Obama Administration Loosens Cuba Embargo With New Measures

HAVANA (AP) —
A driver takes a Lada through a flooded portion of Avenida de los Presidentes, in Havana, Cuba, this past weekend. (AP Photo/Desmond Boylan)
A driver takes a Lada through a flooded portion of Avenida de los Presidentes, in Havana, Cuba, this past weekend. (AP Photo/Desmond Boylan)

The Obama administration is loosening the U.S. trade embargo on Cuba with a new round of regulations allowing American companies to sell to Cuba on credit and export a potentially wide range of products to the Cuban government for the first time, officials said Tuesday.

The changes are President Barack Obama’s third attempt to spur U.S.-Cuba commerce despite an embargo that still prohibits most forms of trade with the island.

U.S. travel to Cuba has exploded since Obama and Cuban President Raul Castro declared detente in 2014. But U.S. hopes of building wider trade between American businesses and Cuba’s private sector have been largely frustrated by Congressional reluctance to end the embargo itself and by the island’s labyrinthine restrictions on imports, exports and private business.

Obama says he hopes to visit Cuba before he leaves office but a trip would depend on the progress being made in relations between the two countries. Tuesday’s move appears designed to jumpstart commerce between the two countries and remove some of Cuba’s biggest excuses for not opening its economy to trade with the U.S.

“Just as the U.S. is doing its part to remove impediments that have been holding Cubans back, we urge the Cuban government to make it easier for its citizens to start businesses, engage in trade, and access information online,” National Security Council spokesman Ned Price said.

Among a host of other measures, the new regulations allow U.S. firms to offer Cuban buyers credit on sales of non-agricultural goods, addressing a longstanding Cuban complaint about a ban on credit.

The vast majority of Obama’s new regulations have been aimed at spurring U.S. trade with Cuban entrepreneurs instead of with the state-run firms that dominate the economy. The Cuban government says that U.S. focus on private business is partly responsible for the island not opening its economy in response to the U.S. loosening of the embargo.

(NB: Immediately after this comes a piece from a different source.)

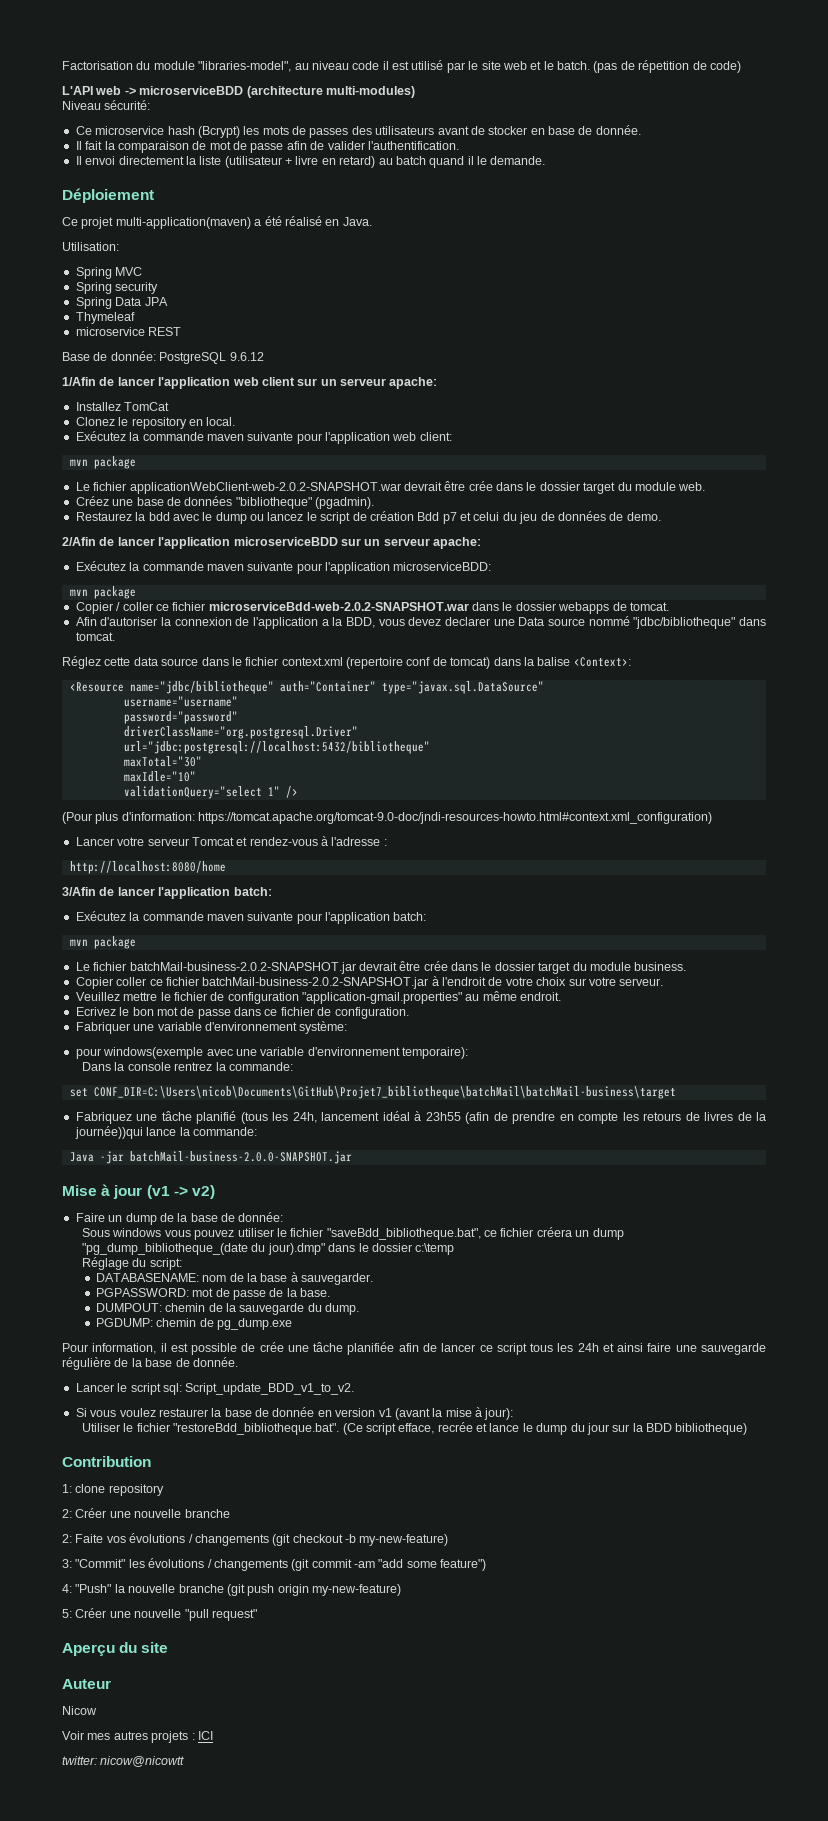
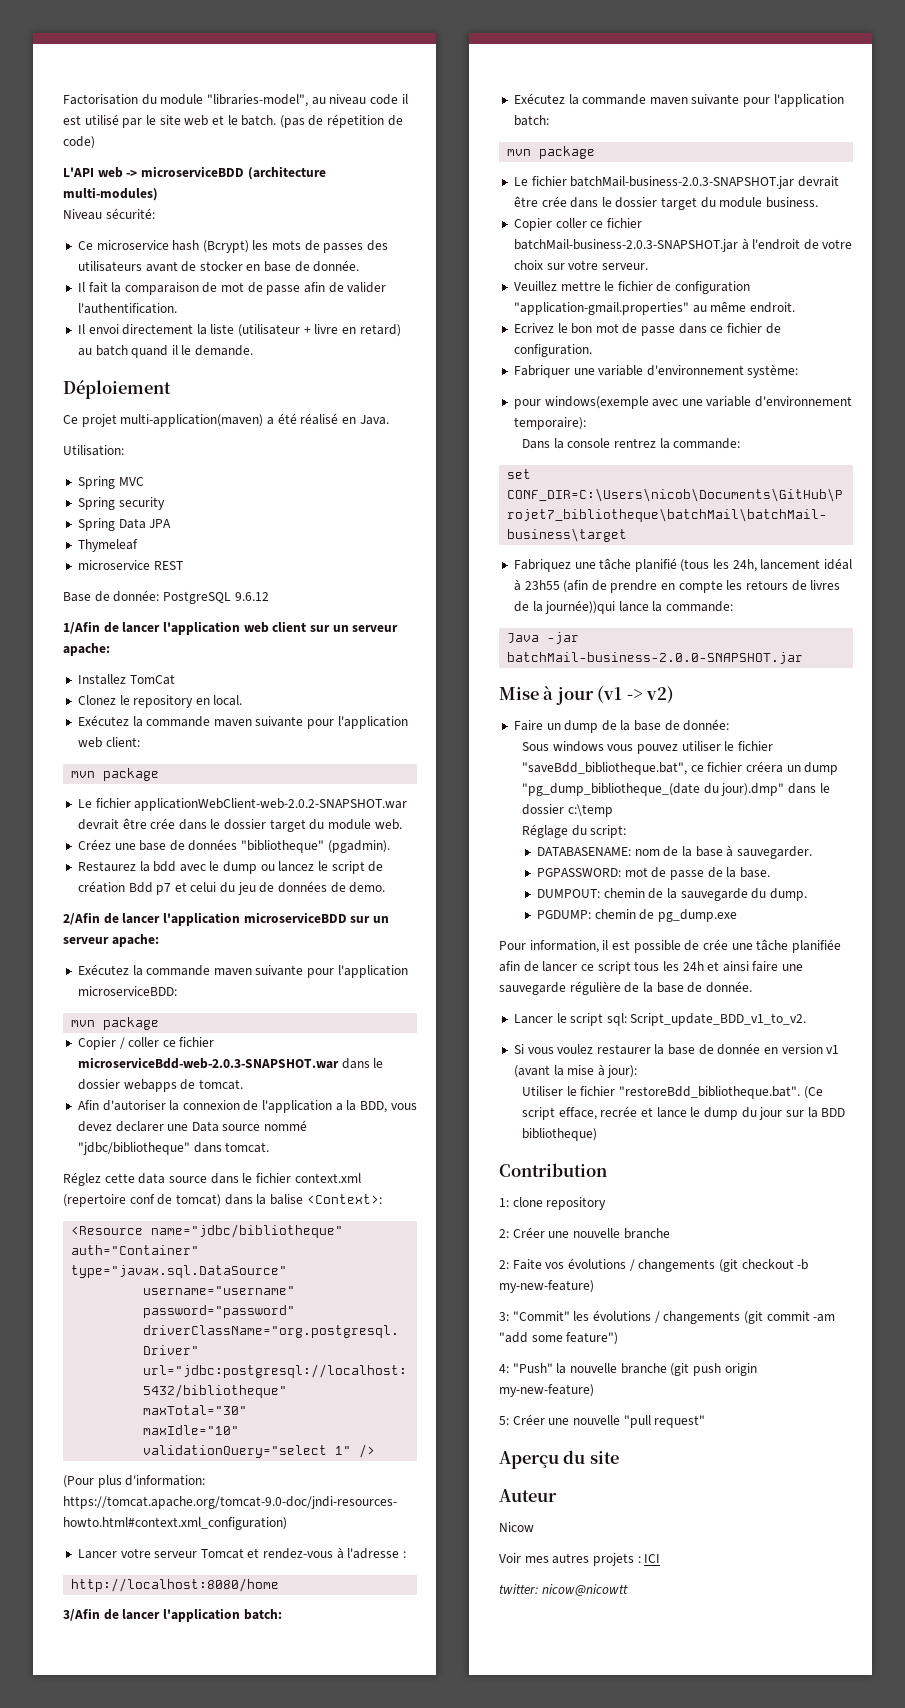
[208,602,469,611] microserviceBdd-web-2.0.2-SNAPSHOT.war -> [77,1057,339,1069] microserviceBdd-web-2.0.3-SNAPSHOT.war
[129,962,356,974] batchMail-business-2.0.2-SNAPSHOT.jar -> [570,176,795,189] batchMail-business-2.0.3-SNAPSHOT.jar
[202,977,429,989] batchMail-business-2.0.2-SNAPSHOT.jar -> [513,239,738,252] batchMail-business-2.0.3-SNAPSHOT.jar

The U.S. Commerce Department said Tuesday that it would now allow U.S. exports to Cuban government agencies in cases where it believed the Cuban people stood to benefit. It cited agriculture, historic preservation, education, food processing and public health and infrastructure as government-controlled sectors that it would not allow to receive goods from the U.S. on a case-by-case basis, potentially opening up a huge new field of commerce between U.S. business and the Cuban government.

“You would expect that this would open up a lot of areas where there should be enhanced trade,” said James Williams, head of the anti-embargo U.S. group Engage Cuba. He said that while Obama’s initial exceptions to the embargo were criticized for not reflecting a deep understanding of Cuba, the new regulations were much more attuned to Cuba’s state-controlled economy.

Anti-Castro figures in the U.S. have long argued against Obama’s opening with Cuba, saying it empowers the state rather than the Cuban people and Tuesday’s announcement gave them ammunition.